According to a research published in the open access journal BMC Medicine, the figures could help medical professionals as well as individuals to better understand the risk of developing prostate and to make a more informed decision on whether to go for a prostate specific antigen (PSA) test.
Prostate cancer is the most common cancer in men in the UK, with 41,736 diagnoses in 2011, and it is predicted to become the UK’s most commonly diagnosed cancer overall by 2030.
Researchers from Prostate Cancer UK and Public Health England estimated that the lifetime risk of being diagnosed with prostate cancer in England is approximately 1 in 8 (13.3 per cent) for white men, 1 in 4 (29.3 per cent) for black men (including Black African, Black Caribbean and Other Black) and 1 in 13 (7.9 per cent) for Asian men (including Indian, Pakistani, Bangladeshi and Other Asian).
The lifetime risk of dying from prostate cancer in England is estimated to be approximately 1 in 24 (4.2 per cent) for white men, 1 in 12 (8.7 per cent) for black men and 1 in 44 (2.3 per cent) for Asian men.

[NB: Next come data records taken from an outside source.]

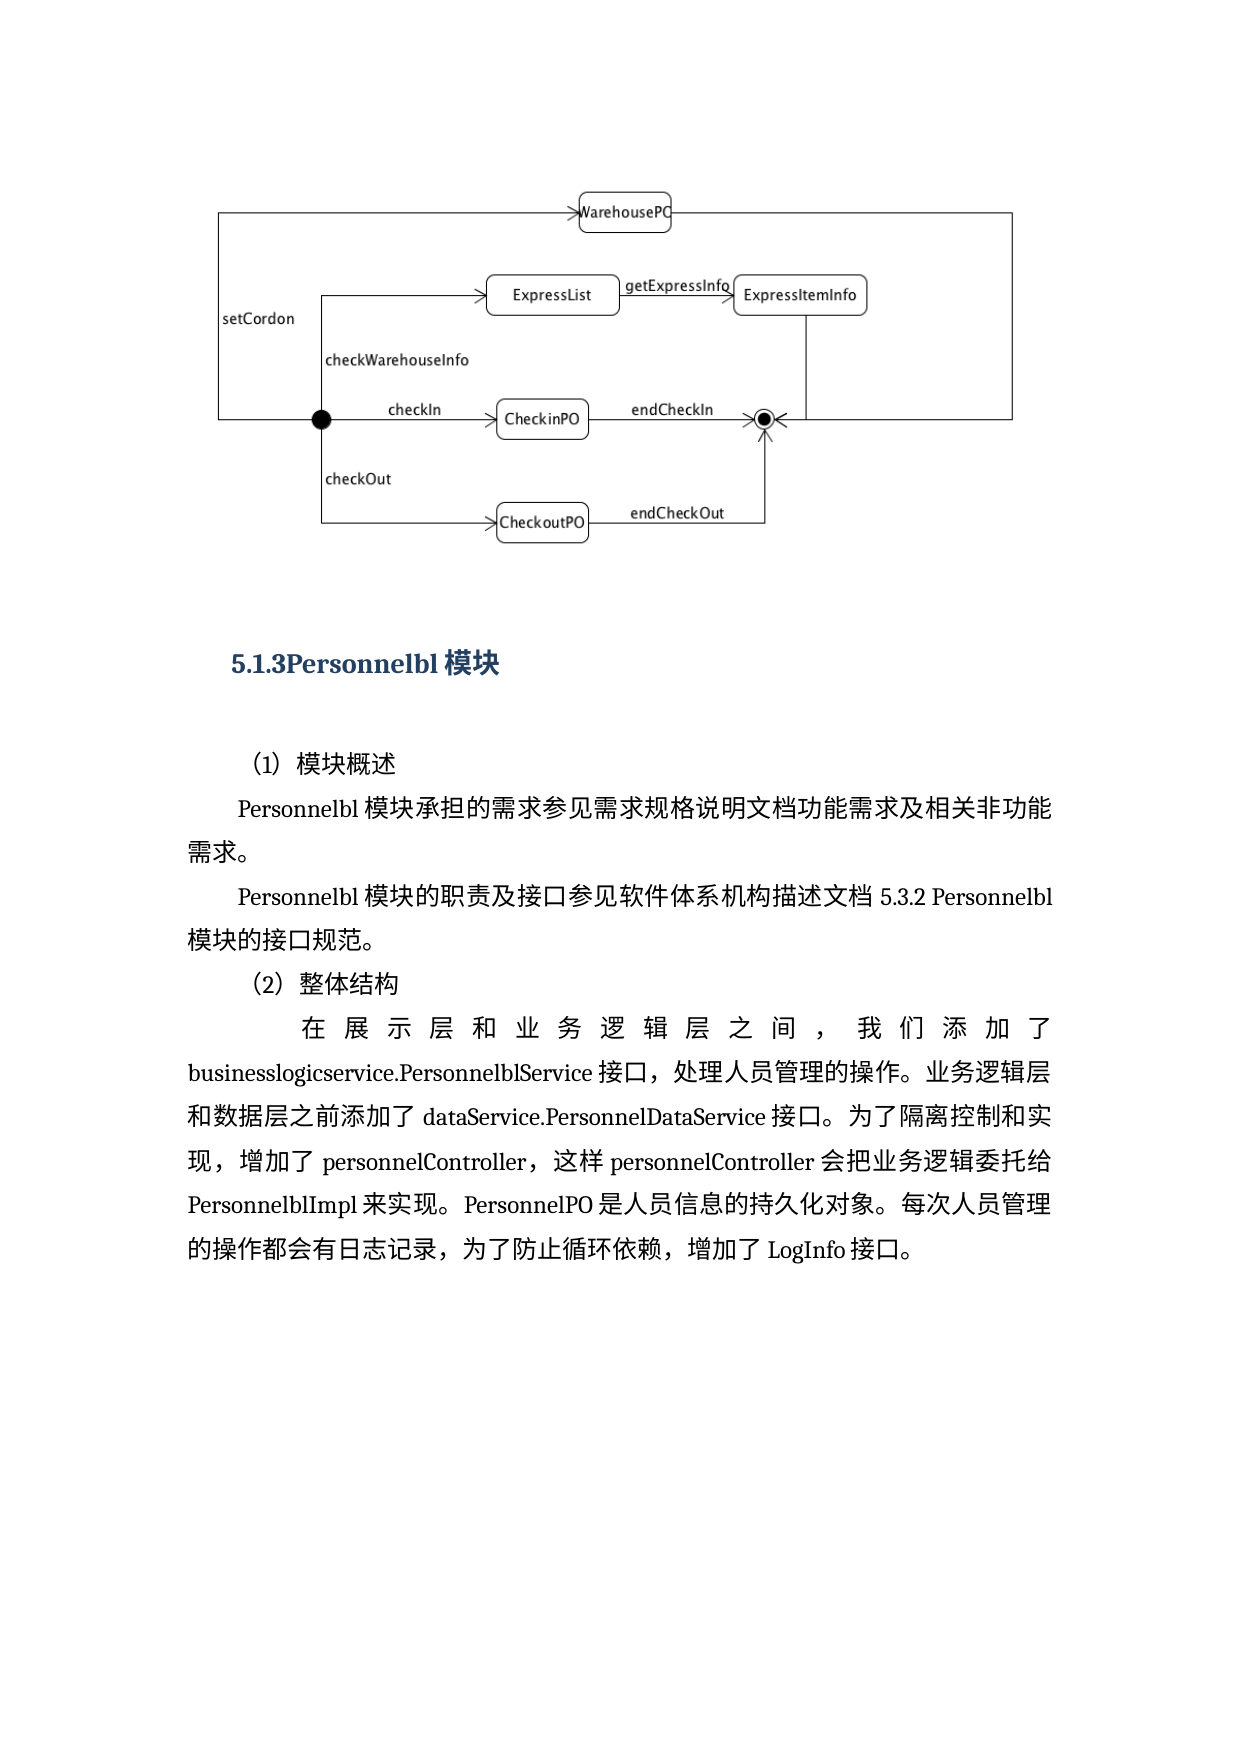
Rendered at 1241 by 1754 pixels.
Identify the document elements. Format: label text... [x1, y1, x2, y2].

text （1）模块概述 [187, 741, 1053, 784]
text 在展示层和业务逻辑层之间，我们添加了businesslogicservice.PersonnelblService接口，处理人员管理的操作。业务逻辑层和数据层之前添加了dataService.PersonnelDataService接口。为了隔离控制和实现，增加了personnelController，这样personnelController会把业务逻辑委托给PersonnelblImpl来实现。PersonnelPO是人员信息的持久化对象。每次人员管理的操作都会有日志记录，为了防止循环依赖，增加了LogInfo接口。 [187, 1005, 1053, 1269]
text （2）整体结构 [187, 961, 1053, 1005]
text Personnelbl模块承担的需求参见需求规格说明文档功能需求及相关非功能需求。 [187, 784, 1053, 873]
subtitle 5.1.3Personnelbl模块 [187, 640, 1053, 684]
text Personnelbl模块的职责及接口参见软件体系机构描述文档5.3.2 Personnelbl模块的接口规范。 [187, 873, 1053, 961]
picture [187, 172, 1053, 564]
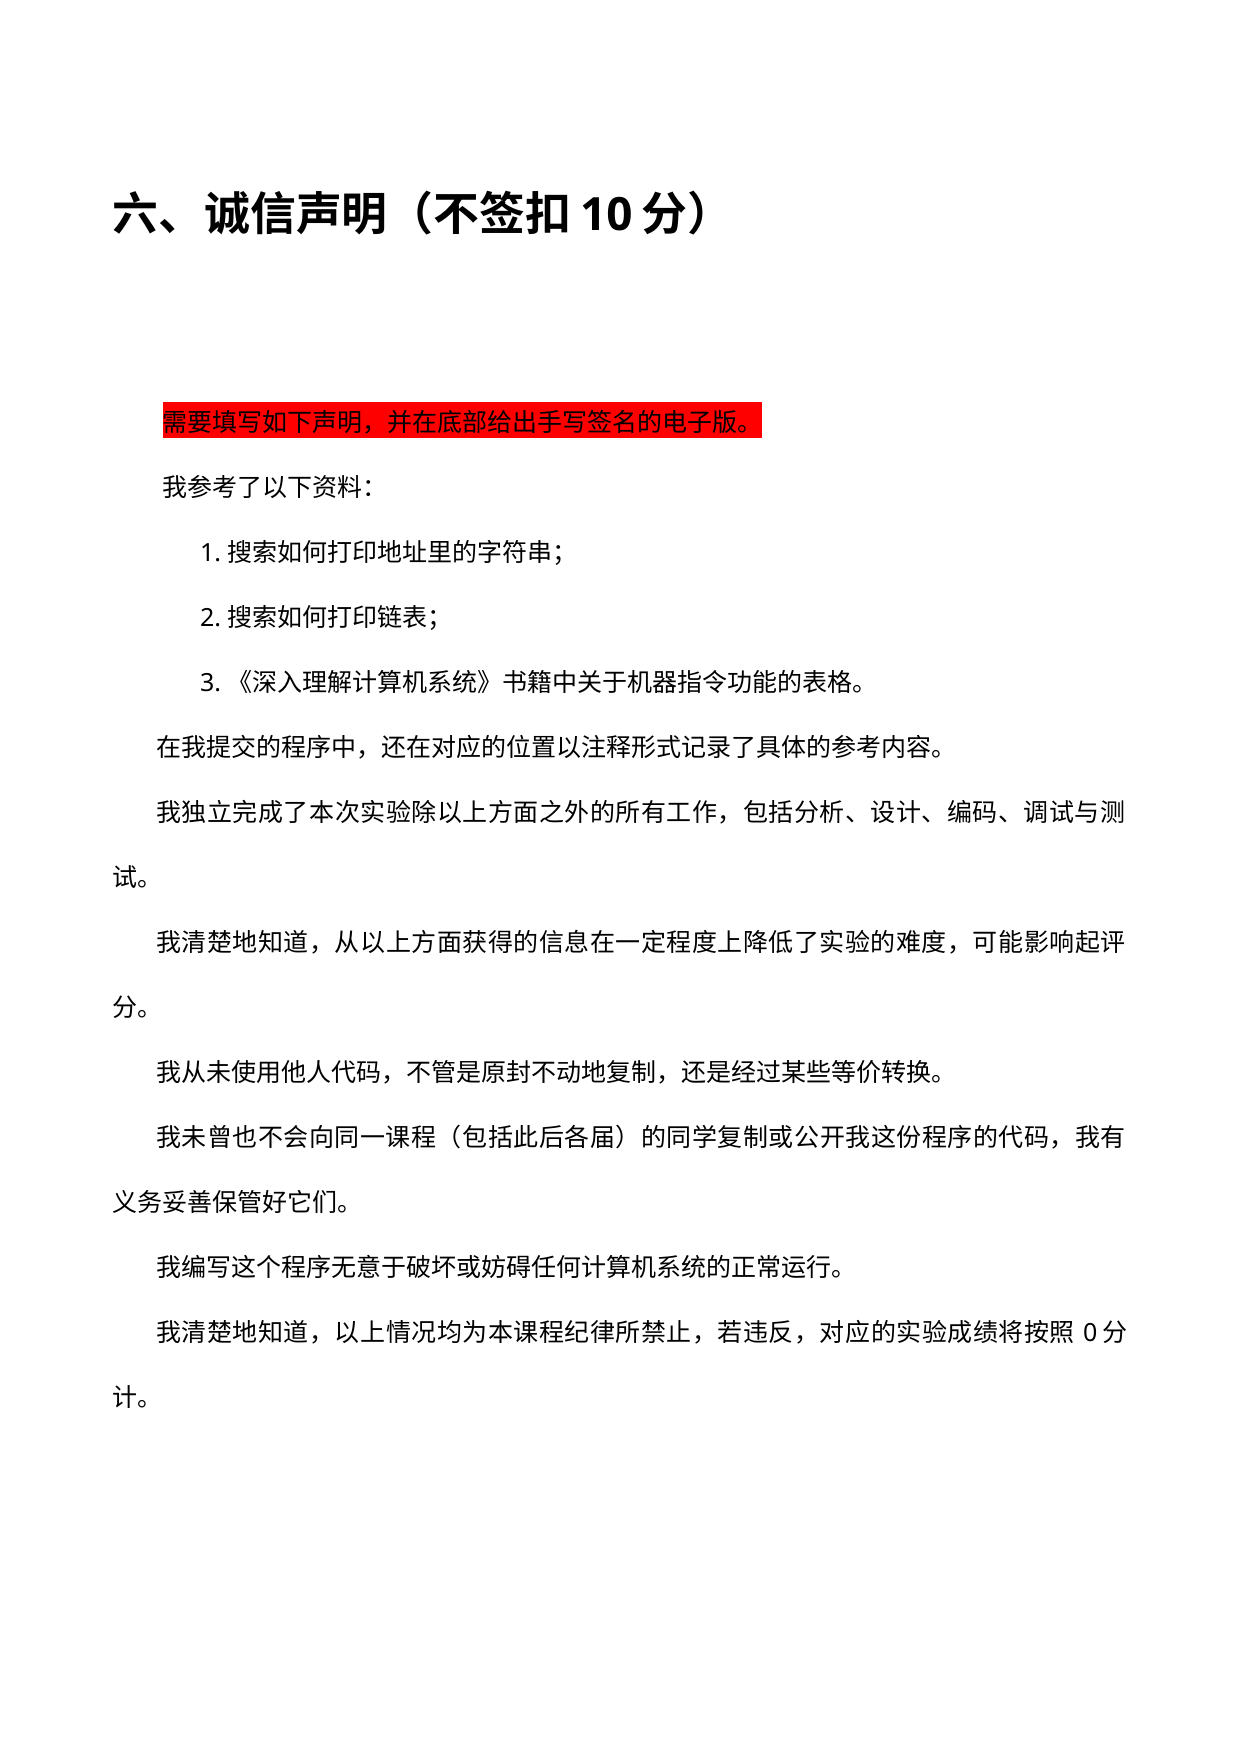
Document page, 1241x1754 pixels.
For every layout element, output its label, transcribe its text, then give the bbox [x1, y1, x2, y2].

text 3. 《深入理解计算机系统》书籍中关于机器指令功能的表格。 [112, 648, 1128, 713]
text 2. 搜索如何打印链表； [112, 583, 1128, 648]
text 需要填写如下声明，并在底部给出手写签名的电子版。 [112, 388, 1128, 453]
text 我清楚地知道，从以上方面获得的信息在一定程度上降低了实验的难度，可能影响起评分。 [112, 908, 1128, 1038]
text 我清楚地知道，以上情况均为本课程纪律所禁止，若违反，对应的实验成绩将按照0分计。 [112, 1298, 1128, 1428]
text 我编写这个程序无意于破坏或妨碍任何计算机系统的正常运行。 [112, 1233, 1128, 1298]
text 在我提交的程序中，还在对应的位置以注释形式记录了具体的参考内容。 [112, 713, 1128, 778]
text 我独立完成了本次实验除以上方面之外的所有工作，包括分析、设计、编码、调试与测试。 [112, 778, 1128, 908]
text 我从未使用他人代码，不管是原封不动地复制，还是经过某些等价转换。 [112, 1038, 1128, 1103]
text 我参考了以下资料： [112, 453, 1128, 518]
text 1. 搜索如何打印地址里的字符串； [112, 518, 1128, 583]
text 我未曾也不会向同一课程（包括此后各届）的同学复制或公开我这份程序的代码，我有义务妥善保管好它们。 [112, 1103, 1128, 1233]
subtitle 六、诚信声明（不签扣10分） [112, 162, 1128, 259]
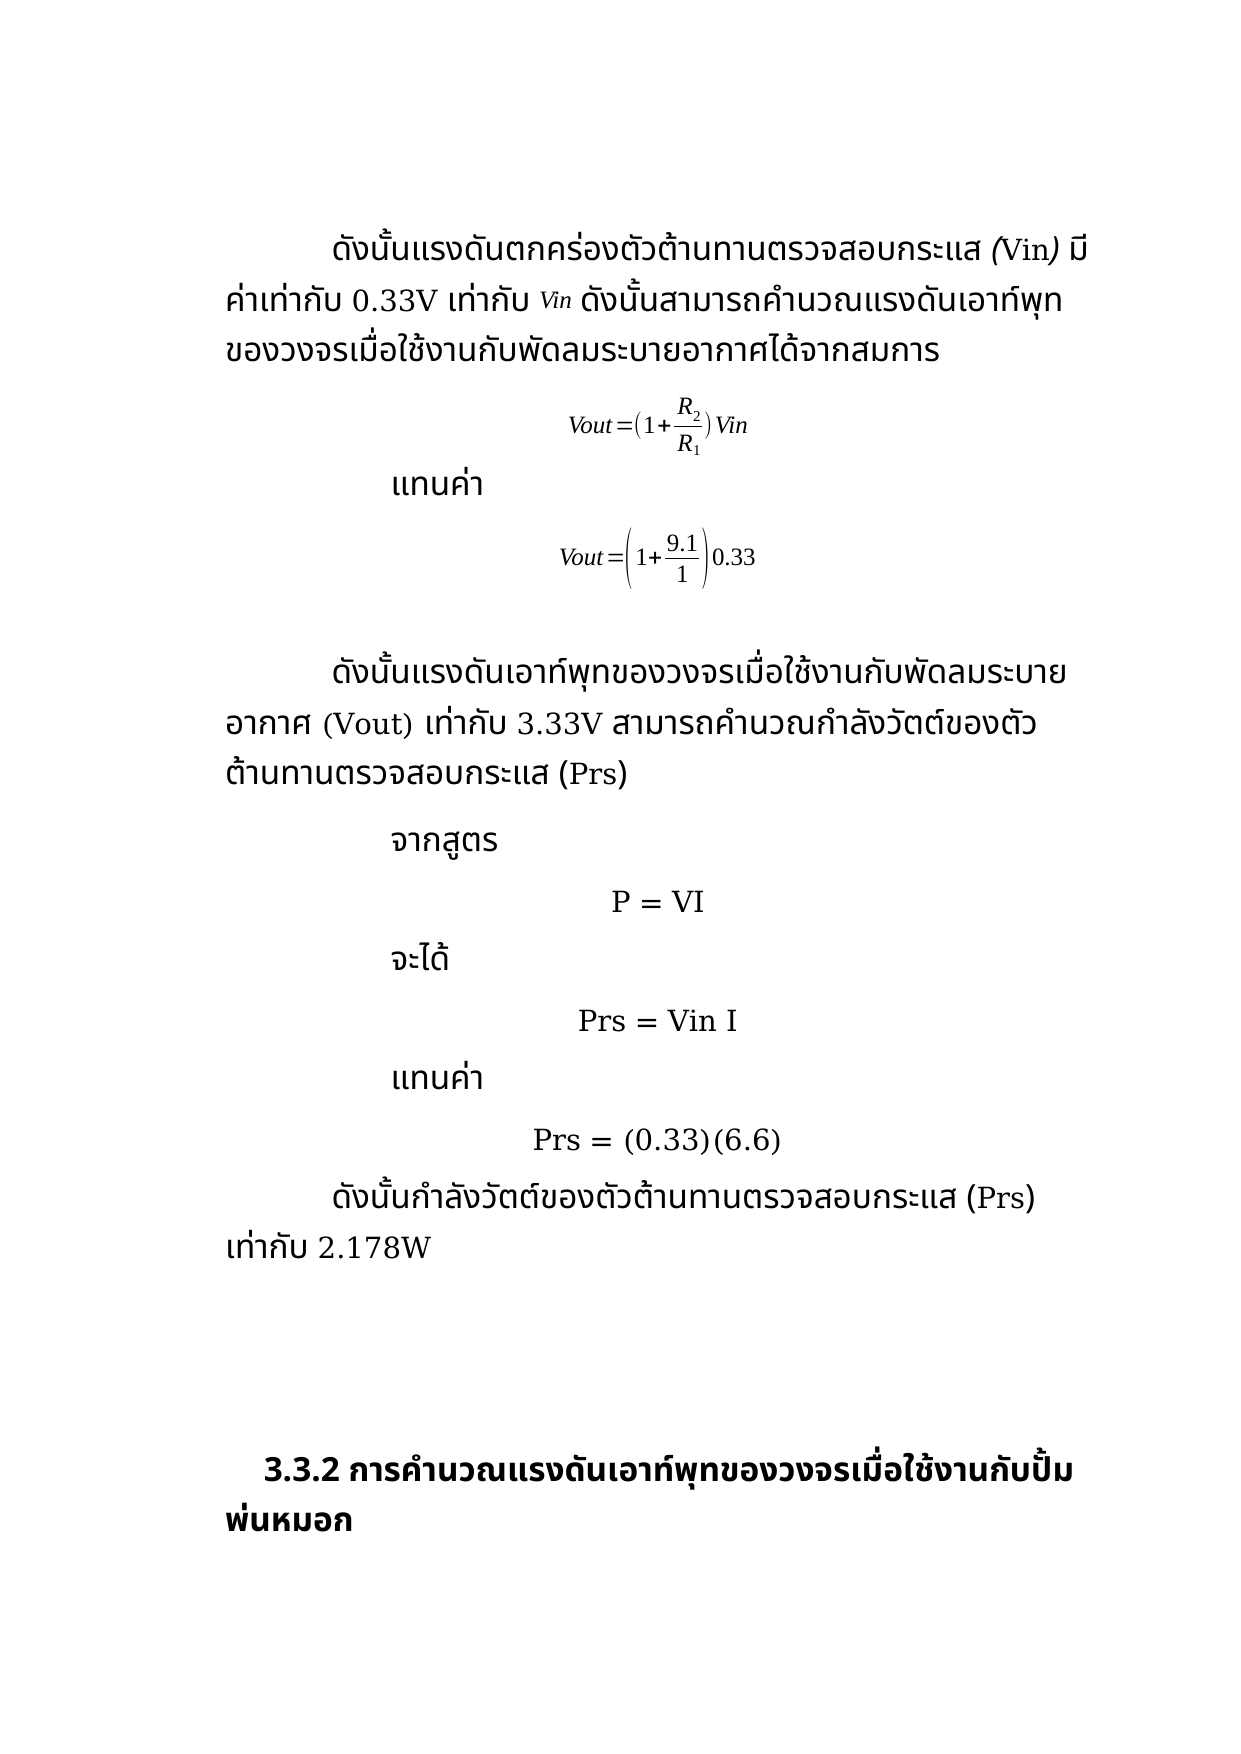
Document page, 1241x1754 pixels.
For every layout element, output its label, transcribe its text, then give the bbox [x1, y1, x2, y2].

text ดังนั้นกำลังวัตต์ของตัวต้านทานตรวจสอบกระแส (Prs) เท่ากับ 2.178W [225, 1173, 1090, 1274]
text แทนค่า [225, 459, 1090, 510]
text จากสูตร [225, 816, 1090, 867]
text 3.3.2 การคำนวณแรงดันเอาท์พุทของวงจรเมื่อใช้งานกับปั้มพ่นหมอก [225, 1445, 1090, 1546]
text แทนค่า [225, 1054, 1090, 1104]
text ดังนั้นแรงดันตกคร่องตัวต้านทานตรวจสอบกระแส (Vin) มีค่าเท่ากับ 0.33V เท่ากับ ดังนั้นสามารถคำนวณแรงดันเอาท์พุทของวงจรเมื่อใช้งานกับพัดลมระบายอากาศได้จากสมการ [225, 225, 1090, 376]
text Prs = (0.33)(6.6) [225, 1121, 1090, 1156]
text จะได้ [225, 935, 1090, 986]
text Prs = Vin I [225, 1002, 1090, 1037]
text P = VI [225, 883, 1090, 918]
text ดังนั้นแรงดันเอาท์พุทของวงจรเมื่อใช้งานกับพัดลมระบายอากาศ (Vout) เท่ากับ 3.33V สามารถคำนวณกำลังวัตต์ของตัวต้านทานตรวจสอบกระแส (Prs) [225, 648, 1090, 800]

Researchers studied prostate cancer incidence and mortality data for England for the period 2008-2010 from a combination of sources including Public Health England, Office for National Statistics, and the national census, yielding a total sample size of 25,635,649 men, including 102,252 prostate cancer diagnoses and 26,521 deaths due to prostate cancer.
When comparing the lifetime risk of dying from prostate cancer with the lifetime risk of being diagnosed with prostate cancer, within each ethnic group, the results show that white, black and Asian men with a prostate cancer diagnosis all have a one third chance of dying from the disease, independent of their ethnicity. Nonetheless, proportionally more black men are dying from prostate cancer in England, since proportionally more are diagnosed in the first place.
The authors caution that each individual man’s risk is different and will vary based on a combination of factors in addition to ethnicity, such as age, family history of prostate cancer, and body weight.
The study does not provide reasons for the increased risk of prostate cancer in black men, and the authors say further work is needed to understand the mechanisms behind this higher than average risk.
The analyses were based on a number of assumptions and considerations, most of which were required to address the lack of available data by ethnicity. The authors say that this highlights the urgent need for more routine collection of data that captures ethnicity. Some records were also based on self-reported ethnicity data, and the study does not provide information on men of mixed ethnicity.